Dyslexia Related Conditions


Separate diagnostic labels are given by professionals to developmental dyslexia (Specific Reading Disorder -DRD), dysphasia (Specific Language Impairment - SLI), dyspraxia (Developmental Coordination Disorder - DCD), attention-deficit/hyperactivity disorder (ADHD) and autistic spectrum disorders (ASD). Even though the patterns of behavioural and learning difficulties that define them are somewhat different, nevertheless some core symptoms are common to all of them, namely problems with focussing attention, short term memory and sequencing, so that there is much overlap between all these conditions (often called comorbidity). For example half of children with dyslexia have ADHD symptoms and more than half of dyspraxics have dyslexic problems.

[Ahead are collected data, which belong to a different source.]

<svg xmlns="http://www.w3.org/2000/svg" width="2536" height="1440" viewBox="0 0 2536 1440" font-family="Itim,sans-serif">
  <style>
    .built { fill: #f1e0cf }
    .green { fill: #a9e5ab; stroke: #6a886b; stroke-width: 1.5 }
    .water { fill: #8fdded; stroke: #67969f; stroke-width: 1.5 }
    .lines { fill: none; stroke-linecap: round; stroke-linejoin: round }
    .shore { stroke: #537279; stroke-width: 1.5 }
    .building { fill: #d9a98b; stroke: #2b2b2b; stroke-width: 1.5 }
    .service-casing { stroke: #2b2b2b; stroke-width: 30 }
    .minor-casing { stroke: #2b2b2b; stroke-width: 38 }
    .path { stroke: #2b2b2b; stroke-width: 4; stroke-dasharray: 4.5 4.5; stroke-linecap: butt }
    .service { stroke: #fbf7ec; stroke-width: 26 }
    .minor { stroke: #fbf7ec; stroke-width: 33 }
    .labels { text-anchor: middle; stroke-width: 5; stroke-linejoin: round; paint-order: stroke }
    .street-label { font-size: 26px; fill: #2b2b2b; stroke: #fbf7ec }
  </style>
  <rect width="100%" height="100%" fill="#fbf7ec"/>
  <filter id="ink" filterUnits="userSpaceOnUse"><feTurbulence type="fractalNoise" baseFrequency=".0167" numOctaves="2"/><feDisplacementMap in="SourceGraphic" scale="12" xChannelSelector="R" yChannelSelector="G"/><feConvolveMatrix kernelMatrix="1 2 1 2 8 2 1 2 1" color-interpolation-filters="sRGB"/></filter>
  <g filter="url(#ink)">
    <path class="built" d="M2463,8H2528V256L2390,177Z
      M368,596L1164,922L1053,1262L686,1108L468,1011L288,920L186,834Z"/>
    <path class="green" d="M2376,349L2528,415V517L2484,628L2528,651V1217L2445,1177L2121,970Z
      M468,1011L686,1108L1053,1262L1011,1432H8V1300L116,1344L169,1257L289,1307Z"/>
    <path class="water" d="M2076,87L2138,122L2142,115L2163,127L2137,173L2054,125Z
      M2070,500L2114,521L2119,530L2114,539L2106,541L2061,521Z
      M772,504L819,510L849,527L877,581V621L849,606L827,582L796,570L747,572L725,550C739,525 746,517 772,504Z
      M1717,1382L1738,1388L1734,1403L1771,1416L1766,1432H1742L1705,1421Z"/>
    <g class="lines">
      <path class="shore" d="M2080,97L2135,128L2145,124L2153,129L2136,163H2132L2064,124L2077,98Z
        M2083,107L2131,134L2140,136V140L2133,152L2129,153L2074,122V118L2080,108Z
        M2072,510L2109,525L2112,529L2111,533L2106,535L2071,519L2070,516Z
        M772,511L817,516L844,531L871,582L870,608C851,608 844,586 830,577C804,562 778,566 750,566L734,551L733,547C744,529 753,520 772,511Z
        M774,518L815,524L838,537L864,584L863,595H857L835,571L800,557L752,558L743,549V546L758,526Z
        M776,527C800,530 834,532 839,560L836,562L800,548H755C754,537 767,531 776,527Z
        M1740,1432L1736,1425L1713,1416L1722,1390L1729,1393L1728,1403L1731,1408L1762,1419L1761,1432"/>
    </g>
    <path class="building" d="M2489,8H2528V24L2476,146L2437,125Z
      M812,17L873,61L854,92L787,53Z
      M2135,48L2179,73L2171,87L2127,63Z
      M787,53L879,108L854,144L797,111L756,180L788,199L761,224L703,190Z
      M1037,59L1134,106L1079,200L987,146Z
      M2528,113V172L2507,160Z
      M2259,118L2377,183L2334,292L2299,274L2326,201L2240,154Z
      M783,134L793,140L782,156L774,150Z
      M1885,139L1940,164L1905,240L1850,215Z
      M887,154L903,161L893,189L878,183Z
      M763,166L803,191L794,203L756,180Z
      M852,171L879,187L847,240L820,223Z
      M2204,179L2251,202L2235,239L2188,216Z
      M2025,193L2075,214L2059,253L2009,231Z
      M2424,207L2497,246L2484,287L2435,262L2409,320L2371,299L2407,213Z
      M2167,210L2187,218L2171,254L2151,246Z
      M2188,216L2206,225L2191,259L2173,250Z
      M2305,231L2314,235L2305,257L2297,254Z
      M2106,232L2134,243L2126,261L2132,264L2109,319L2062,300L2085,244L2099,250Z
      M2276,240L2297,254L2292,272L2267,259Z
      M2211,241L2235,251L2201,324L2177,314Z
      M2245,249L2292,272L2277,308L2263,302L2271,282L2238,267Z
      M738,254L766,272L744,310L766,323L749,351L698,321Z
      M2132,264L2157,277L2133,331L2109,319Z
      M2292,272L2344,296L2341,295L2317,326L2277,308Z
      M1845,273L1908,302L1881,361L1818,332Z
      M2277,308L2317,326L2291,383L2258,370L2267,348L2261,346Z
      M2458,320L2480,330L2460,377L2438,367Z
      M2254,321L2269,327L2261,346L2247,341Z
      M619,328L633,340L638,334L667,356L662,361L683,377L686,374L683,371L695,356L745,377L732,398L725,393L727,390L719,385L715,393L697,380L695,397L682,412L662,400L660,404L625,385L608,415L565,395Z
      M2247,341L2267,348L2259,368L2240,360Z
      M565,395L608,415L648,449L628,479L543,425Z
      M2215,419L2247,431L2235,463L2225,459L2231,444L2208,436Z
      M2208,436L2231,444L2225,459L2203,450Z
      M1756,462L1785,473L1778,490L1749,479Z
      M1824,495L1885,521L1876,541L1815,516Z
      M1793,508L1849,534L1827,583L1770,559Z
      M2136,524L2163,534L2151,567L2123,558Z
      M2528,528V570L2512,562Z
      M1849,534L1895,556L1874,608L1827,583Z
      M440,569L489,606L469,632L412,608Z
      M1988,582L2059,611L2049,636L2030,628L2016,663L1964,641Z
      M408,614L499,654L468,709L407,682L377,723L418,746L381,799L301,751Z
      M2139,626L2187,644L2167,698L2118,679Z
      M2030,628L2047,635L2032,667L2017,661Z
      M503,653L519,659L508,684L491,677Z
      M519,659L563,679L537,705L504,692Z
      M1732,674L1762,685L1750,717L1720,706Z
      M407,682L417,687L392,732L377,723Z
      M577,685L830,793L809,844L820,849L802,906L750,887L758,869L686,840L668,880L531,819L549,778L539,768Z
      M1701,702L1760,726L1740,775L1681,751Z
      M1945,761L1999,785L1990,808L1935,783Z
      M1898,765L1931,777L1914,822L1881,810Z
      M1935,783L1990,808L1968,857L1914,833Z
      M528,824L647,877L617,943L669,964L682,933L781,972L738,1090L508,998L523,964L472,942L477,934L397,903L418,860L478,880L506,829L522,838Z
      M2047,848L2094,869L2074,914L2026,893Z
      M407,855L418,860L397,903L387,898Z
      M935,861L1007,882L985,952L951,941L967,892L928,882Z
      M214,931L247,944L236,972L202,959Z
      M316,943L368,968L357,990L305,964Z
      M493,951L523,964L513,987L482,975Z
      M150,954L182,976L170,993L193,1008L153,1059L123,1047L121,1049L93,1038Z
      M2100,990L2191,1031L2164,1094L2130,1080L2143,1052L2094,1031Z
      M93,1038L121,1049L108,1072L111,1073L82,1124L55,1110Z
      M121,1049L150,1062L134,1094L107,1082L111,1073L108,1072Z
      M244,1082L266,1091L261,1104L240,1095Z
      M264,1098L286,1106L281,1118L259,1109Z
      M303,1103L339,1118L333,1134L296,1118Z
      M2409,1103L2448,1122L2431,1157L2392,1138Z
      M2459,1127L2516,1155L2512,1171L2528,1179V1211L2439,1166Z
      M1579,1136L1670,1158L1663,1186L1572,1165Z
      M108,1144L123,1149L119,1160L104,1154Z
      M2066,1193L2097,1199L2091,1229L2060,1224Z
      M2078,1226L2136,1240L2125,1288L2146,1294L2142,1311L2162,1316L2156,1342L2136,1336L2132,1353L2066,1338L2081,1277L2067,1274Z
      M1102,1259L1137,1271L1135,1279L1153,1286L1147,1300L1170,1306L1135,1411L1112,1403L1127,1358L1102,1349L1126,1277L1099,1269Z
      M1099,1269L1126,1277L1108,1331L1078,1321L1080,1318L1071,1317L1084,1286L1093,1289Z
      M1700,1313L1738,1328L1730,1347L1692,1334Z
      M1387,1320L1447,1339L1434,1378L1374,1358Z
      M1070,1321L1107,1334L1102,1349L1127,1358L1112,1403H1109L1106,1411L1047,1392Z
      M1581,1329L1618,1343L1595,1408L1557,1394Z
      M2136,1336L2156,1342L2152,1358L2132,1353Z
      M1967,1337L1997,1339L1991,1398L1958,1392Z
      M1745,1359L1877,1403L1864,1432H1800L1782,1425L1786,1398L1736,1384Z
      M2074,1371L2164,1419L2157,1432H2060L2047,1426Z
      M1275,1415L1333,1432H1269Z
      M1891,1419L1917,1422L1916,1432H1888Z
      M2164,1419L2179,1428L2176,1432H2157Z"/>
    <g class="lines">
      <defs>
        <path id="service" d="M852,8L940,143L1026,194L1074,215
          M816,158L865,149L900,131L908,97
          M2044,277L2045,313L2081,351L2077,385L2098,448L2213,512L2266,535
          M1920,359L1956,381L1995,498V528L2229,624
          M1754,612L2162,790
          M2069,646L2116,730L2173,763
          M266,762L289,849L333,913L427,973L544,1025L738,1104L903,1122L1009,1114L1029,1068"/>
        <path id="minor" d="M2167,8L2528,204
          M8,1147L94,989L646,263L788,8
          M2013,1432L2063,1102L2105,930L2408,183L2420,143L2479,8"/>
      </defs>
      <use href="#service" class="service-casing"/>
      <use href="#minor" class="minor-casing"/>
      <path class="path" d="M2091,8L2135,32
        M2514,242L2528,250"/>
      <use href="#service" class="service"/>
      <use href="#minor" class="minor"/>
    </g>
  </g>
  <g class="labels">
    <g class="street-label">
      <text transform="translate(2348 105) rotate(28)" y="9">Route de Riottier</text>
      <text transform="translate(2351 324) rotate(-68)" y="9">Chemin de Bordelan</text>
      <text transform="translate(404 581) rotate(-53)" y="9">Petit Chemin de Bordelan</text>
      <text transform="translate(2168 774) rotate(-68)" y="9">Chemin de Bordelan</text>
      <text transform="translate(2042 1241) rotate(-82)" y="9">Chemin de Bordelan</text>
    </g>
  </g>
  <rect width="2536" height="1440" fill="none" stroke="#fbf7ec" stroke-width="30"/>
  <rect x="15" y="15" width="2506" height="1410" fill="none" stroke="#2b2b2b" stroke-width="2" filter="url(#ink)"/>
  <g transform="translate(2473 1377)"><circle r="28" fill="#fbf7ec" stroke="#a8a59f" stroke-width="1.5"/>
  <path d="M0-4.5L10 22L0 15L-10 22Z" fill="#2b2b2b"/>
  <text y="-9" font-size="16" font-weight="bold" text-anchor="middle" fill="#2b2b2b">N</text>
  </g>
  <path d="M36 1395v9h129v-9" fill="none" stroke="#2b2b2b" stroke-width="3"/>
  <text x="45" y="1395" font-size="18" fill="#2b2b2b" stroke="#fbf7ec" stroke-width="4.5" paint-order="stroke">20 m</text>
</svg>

Because of the different ways in which these conditions are defined, different professional specialists diagnose and manage each of them. SLI is usually the province of speech therapists. Dyslexia is usually managed by educational psychologists, and interventions typically focus on specialist teaching of reading, spelling and the underlying orthographic and phonological skills. Dyspraxia is usually managed by physiotherapists or occupational therapists via behavioural approaches aimed at improving coordination. ADHD is normally diagnosed by psychiatrists, with stimulant medication as the standard treatment. ASD is also normally diagnosed by psychiatrists, and is treated with a combination of pharmacological, behavioural and psychosocial methods.

Unfortunately these conditions are remarkably common, affecting up to 20 per cent of the school age population to some degree, and they account for the vast majority of children with special educational needs. The associated difficulties usually persist into adulthood, and cause great misery for the individuals affected, their families and society as a whole.